Molecular stress responses in marine intertebrates


Celeste Valdivia


April 30, 2023

Two weeks ago members of our FISH 600 reading group were asked to select papers to present that cited the following paper:


Gleason, L. U., and R. S. Burton. 2015. RNA-seq reveals regional differences in transcriptome response to heat stress in the marine snail Chlorostoma funebralis. Molecular Ecology 24:610–627.

Discussion Themes

One of the central themes in our groups discussion encompassed the intra-species differences in molecular stress response across various marine invertebrate species. In regards to this theme, we particularly touched upon the transcriptomic responses in stress-tolerant vs stress-susceptible organisms of the same species to environmentally relevant stressors including extreme low salinity and elevation in temperature. The term “frontloading” used in Gleason and Burton 2015 is used to describe the baseline expression of genes that improve an organisms ability to physiologically tolerate extreme periods of stress.

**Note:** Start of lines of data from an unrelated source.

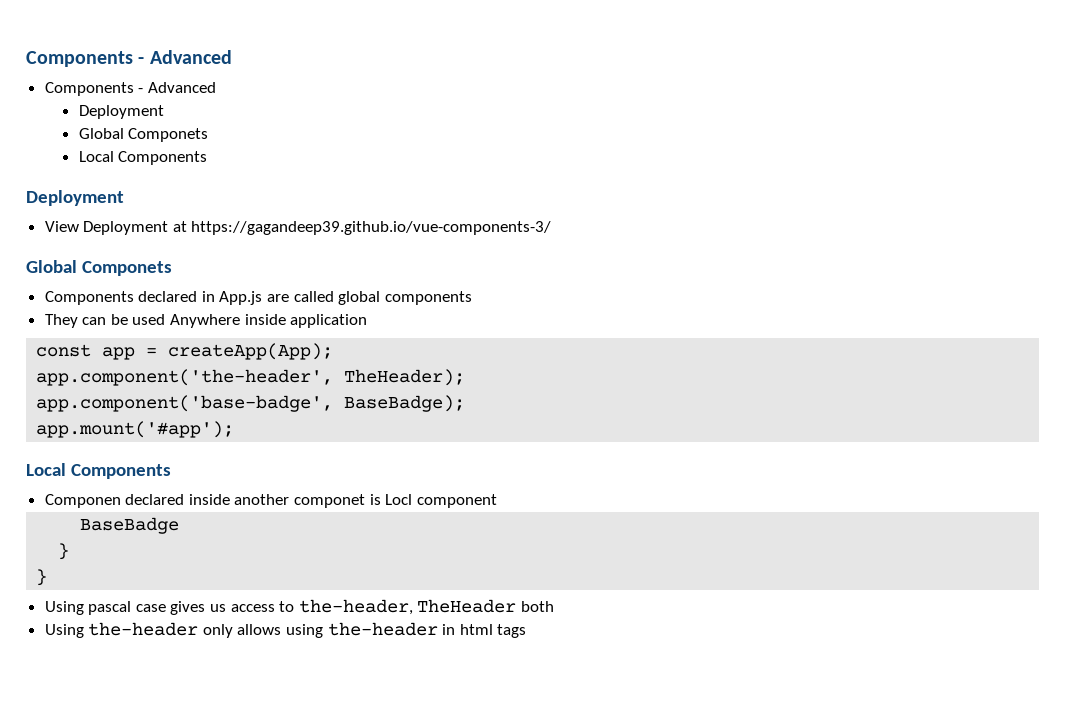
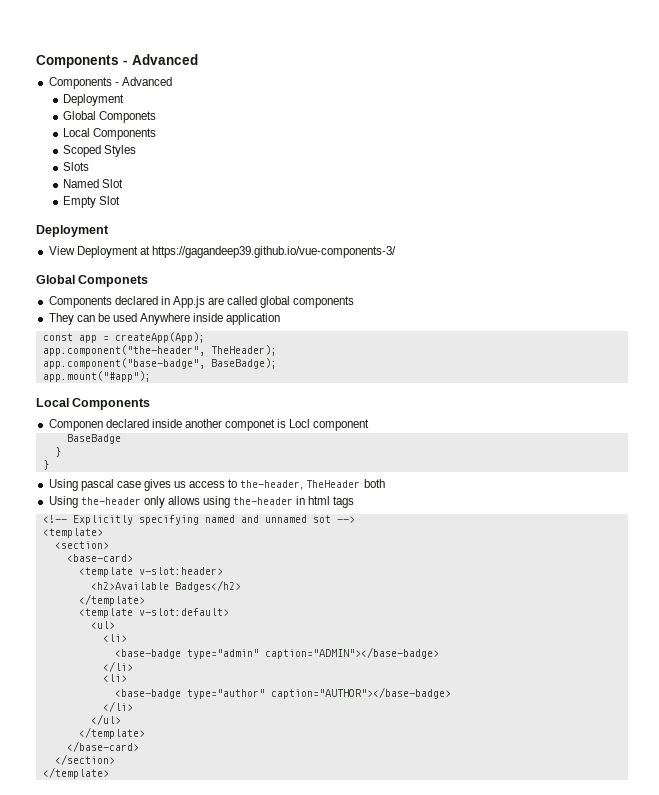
(208, 158) none -> [62,145,136,157] [62,162,89,171] [62,179,123,188] [62,196,120,208] // Scoped Styles // Slots // Named Slot // Empty Slot
[36,369,334,386] app.component('the-header', -> [42,345,205,356] app.component("the-header",
[36,395,334,412] app.component('base-badge', -> [42,358,205,369] app.component("base-badge",
[36,421,235,438] app.mount('#app'); -> [42,371,151,382] app.mount("#app");
(527, 631) none -> [42,515,355,525] [42,528,103,538] [54,541,109,549] [66,554,133,562] [78,567,223,577] [90,580,241,592] [78,594,145,606] [78,608,229,618] [90,621,115,629] [102,634,127,642] [114,647,439,659] [102,661,133,672] [102,674,127,682] [114,687,451,699] [102,701,133,712] [90,714,121,725] [78,727,145,739] [66,741,139,752] [54,754,115,765] [42,767,109,779] // <!-- Explicitly specifying named and unnamed sot --> // <template> // <section> // <base-card> // <template v-slot:header> // <h2>Available Badges</h2> // </template> // <template v-slot:default> // <ul> // <li> // <base-badge type="admin" caption="ADMIN"></base-badge> // </li> // <li> // <base-badge type="author" caption="AUTHOR"></base-badge> // </li> // </ul> // </template> // </base-card> // </section> // </template>

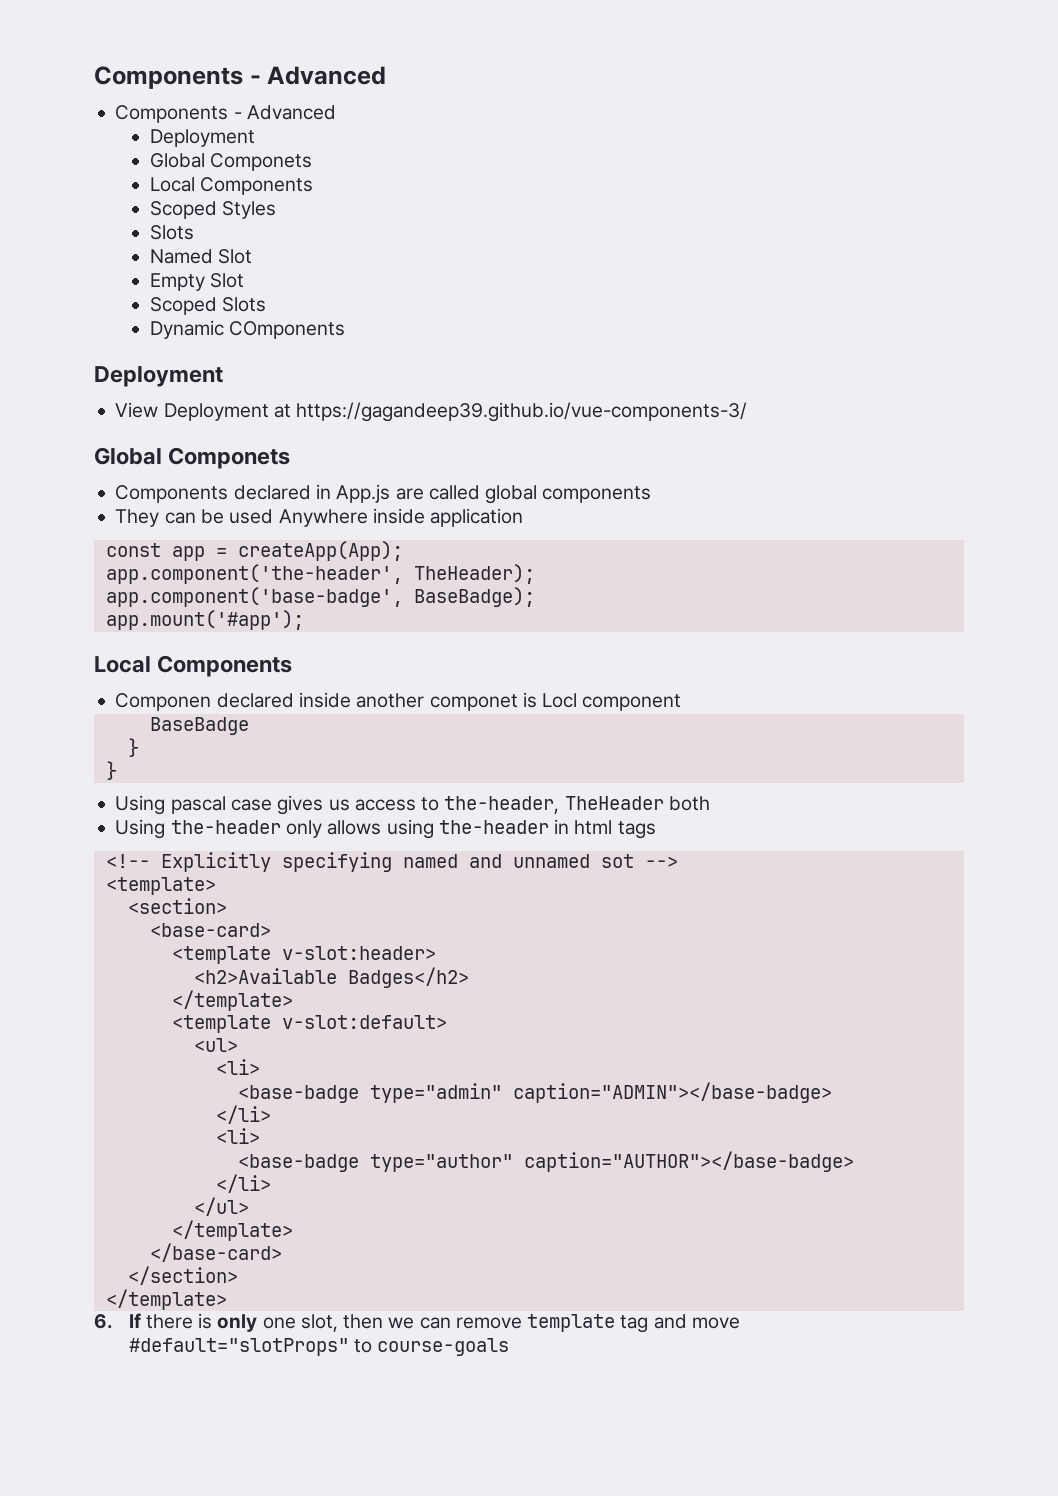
(120, 200) none -> [149,297,267,315] [149,320,346,339] // Scoped Slots // Dynamic COmponents
[42,345,205,356] app.component("the-header", -> [105,564,403,584] app.component('the-header',
[42,358,205,369] app.component("base-badge", -> [105,587,403,607] app.component('base-badge',
[42,371,151,382] app.mount("#app"); -> [105,610,304,630] app.mount('#app');
(109, 773) none -> [94,1313,740,1333] [128,1338,510,1356] // 6. If there is only one slot, then we can remove template tag and move #default="slotProps" to course-goals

This theme of frontloading and resilience across sub-populations of marine invertebrates differs slightly from the paper I selected that also cited the Gleason and Burton 2015 paper:


Morin, M., M. Jönsson, C. K. Wang, D. J. Craik, S. M. Degnan, and B. M. Degnan. 2023. Captivity induces a sweeping and sustained genomic response in a starfish. Molecular Ecology:mec.16947.

Here the authors report the inability of a species of starfish to acclimate to the stress that comes with removal from their native environment and introduction into captivity by describing the distinct differences in the transcriptome of wild versus captive individuals. As they evaluated the transcriptomic profiles of wild and formerly-wild starfish, it can be said that the molecular marks of chronic stress expressed by the captive starfish contrast and thus highlight the theme of stress-response frontloading. Furthermore, the paper I selected also serves as evidence for the emphasis in integrating robust methods in research investigating differential gene expression.